Se giró con inquietud. Frente a ella un hombre apuesto, con un enorme parecido a Clark Gable, la miraba con sorpresa. Carmen le preguntó circunspecta si le conocía de algo y cómo le había llamado.
El doble de Clark Gable se acercó. Le contó que era Antonio, que acababa de llegar a la ciudad y que lo mejor que le había podido pasar desde que empezó la guerra era haber vuelto a encontrarse de nuevo con aquellos ojos celestes.
Carmen negó conocerle.
Él le contó que cada tarde mientras ayudaba a su tía en la joyería, esperaba verla pasar con sus libros camino de la academia de Doña Antoñita. Nunca se atrevió a hablarle porque esa mirada le arrebataba el habla; pero cuando su tía murió y sus abuelos lo llevaron a Ceuta, prometió que las palabras le brotarían si alguna vez la volvía a encontrar. E inesperadamente había llegado el día de cumplir su promesa. Las palabras brotaron y brotaron casi hasta el portal de Carmen. Y él la esperó cada día a la salida de la tienda para contarle cómo había sido su devenir desde aquella joyería hasta volver a encontrarse.
Carmen tardó semanas en hablar. Escuchaba sin ser capaz de confesar que ella ya no era Pilar.
Una tarde, bajo la lluvia, le pidió a Antonio que le dejara hablar ese día a ella. Había llegado el momento de abrir su corazón y contarle lo que pocas personas sabían: cómo se había desdibujado Pilar y se había convertido en Carmen.
La madre de Carmen, una mujer avanzada a su época, se había enamorado de su profesor de la universidad. Don Manuel, un hombre infeliz en su matrimonio pero extremadamente conservador, tampoco pudo evitar lo que su corazón le marcaba.
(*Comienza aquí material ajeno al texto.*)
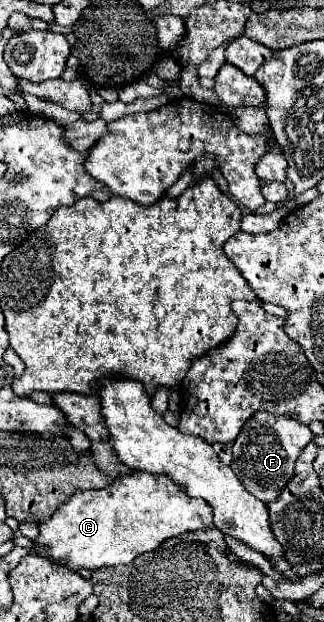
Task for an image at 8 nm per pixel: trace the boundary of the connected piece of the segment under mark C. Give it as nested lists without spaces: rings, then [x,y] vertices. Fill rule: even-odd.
[[[133,471],[129,475],[115,479],[111,485],[103,489],[75,493],[67,503],[63,503],[53,513],[49,521],[41,523],[37,543],[49,547],[49,557],[53,563],[63,563],[69,569],[97,569],[105,565],[107,567],[127,565],[137,555],[157,549],[165,539],[177,537],[179,533],[209,527],[213,527],[213,521],[211,521],[211,505],[207,505],[207,501],[187,497],[187,493],[183,493],[183,489],[179,489],[179,485],[171,481],[171,477]]]

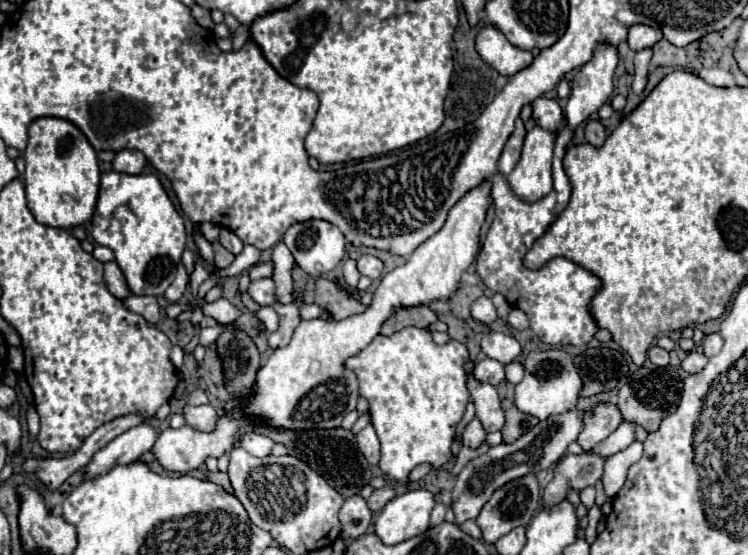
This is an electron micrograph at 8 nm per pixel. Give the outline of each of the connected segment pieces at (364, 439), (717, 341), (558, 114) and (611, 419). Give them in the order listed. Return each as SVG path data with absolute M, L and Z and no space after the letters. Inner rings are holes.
M368 424L366 428L362 428L356 434L356 440L358 440L358 448L364 454L364 458L370 464L378 464L378 460L380 460L380 442L378 442L378 436L376 436L374 426Z
M714 332L714 334L708 334L706 336L706 340L704 340L704 354L706 356L714 356L714 354L718 354L720 350L722 350L722 344L724 344L724 340L722 340L722 336L718 334L718 332Z
M540 96L538 100L532 102L532 118L536 120L538 126L546 128L546 130L558 130L558 126L562 124L562 110L560 104L552 98L544 98Z
M598 404L592 412L586 414L584 420L586 420L586 428L580 432L576 442L584 450L592 450L596 444L606 440L606 436L610 436L610 432L614 432L618 428L618 424L622 422L622 414L616 406Z

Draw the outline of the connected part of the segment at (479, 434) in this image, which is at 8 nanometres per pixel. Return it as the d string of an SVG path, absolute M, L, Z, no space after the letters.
M474 418L462 432L462 444L470 446L470 448L478 448L484 442L484 438L486 438L486 432L478 418Z

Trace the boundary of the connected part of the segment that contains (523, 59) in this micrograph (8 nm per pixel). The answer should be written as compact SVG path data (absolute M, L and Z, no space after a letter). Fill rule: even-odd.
M484 26L476 36L476 50L492 68L496 68L504 76L512 76L518 70L526 68L532 62L532 54L528 50L520 50L510 44L504 34L494 26Z

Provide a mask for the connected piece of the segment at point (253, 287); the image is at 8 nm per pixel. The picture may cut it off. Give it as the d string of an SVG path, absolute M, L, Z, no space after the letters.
M262 278L262 280L256 280L256 282L250 282L250 288L248 288L248 294L252 296L254 302L258 302L260 306L270 306L276 300L276 284L272 278Z

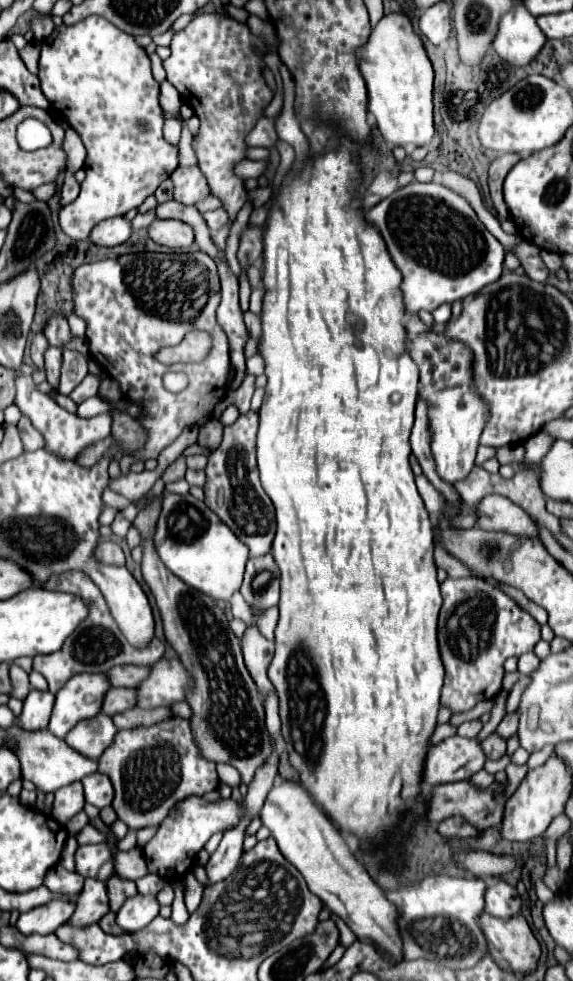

De esa historia clandestina acabó naciendo Pilar, una niña deseada y feliz, que creció con el amor de sus padres, a pesar de los rumores de la ciudad. Durante años, Pilar no entendió el porqué de algunas miradas, ya que creció ajena a los chismes maledicentes.
Cuando su padre murió, su viuda y sus hermanastros la sometieron al escarnio público, obligándola a dejar de su usar el apellido que le dio Don Manuel. En ese momento, la niña feliz Pilar se desdibujó y nació Carmen, con otra identidad, borrando todo su pasado para eliminar el profundo dolor de la pérdida de su padre y de su propio yo. Desde entonces sintió la vergüenza por haber sido fruto de un amor real.
La verbalización de este dolor y de la travesía que había vivido desde ese despertar de su adolescencia borró las cicatrices de su cuerpo y la unió para siempre a Antonio.
Aún cuarenta años después, cuando me contó esa historia, brillaba el mismo enamoramiento en sus ojos. Un amor que la vida le dejó disfrutar solo durante veinte años pero que le llenaron de tanta felicidad que fue Antonio quien le anunció en sueños que la hora de volver a reunirse estaba cerca. Esa hora que ambos esperaron una mañana de febrero.